Text shown —
Here is where I learned to sing. Here is where I learned to play. Here is where I learned to write. Here is where I learned what it was I wanted to be when I grew up.

I remember buying a vinyl edition; my first copy, and I still have it. I will always have it.

His version of Shake ‘Em On Down deeply, deeply informs the version I started playing some 30 years ago, and still play to this day. It’s on my 2016 album “The Country Blues.” My version of “Baby, Please Don’t Go” which is wholly and totally dependent on Bukka White for it’s style and sound, is on “The National Blues,” also from 2016. The point being, these Bukka White recordings have been shaping my life for three decades now, and show no signs of stopping.

Q: How powerful does music need to be, to completely change a man’s life?
A: This powerful.

These recordings were made almost immediately upon Bukka White’s “rediscovery” in the 60s, for John Fahey’s crucial and seminal Takoma label.

Required actions —
- a) Put this sentence from the passage about Bukka White's recordings into Spanish: "I remember buying a vinyl edition; my first copy, and I still have it."
- b) Pick up the passage about Bukka White's recordings after its final sentence and keep writing.

[Data items]
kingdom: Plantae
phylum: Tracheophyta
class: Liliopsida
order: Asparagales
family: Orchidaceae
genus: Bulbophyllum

The results —
- a) Recuerdo haber comprado una edición en vinilo; mi primera copia, y todavía la tengo.

- b)
I’ve said it with regards to many other country blues legends as well, but for a confluence of reasons, I find that often, these first “re-emergence” recordings are often the strongest of a country blues artist’s whole career. I think this can be said not just about Bukka White here, but also about Son House, Skip James, and Mississippi John Hurt.

Please, please do yourself a favor, and if you haven’t yet done so, find these recordings, and give yourself over to them. They will change you.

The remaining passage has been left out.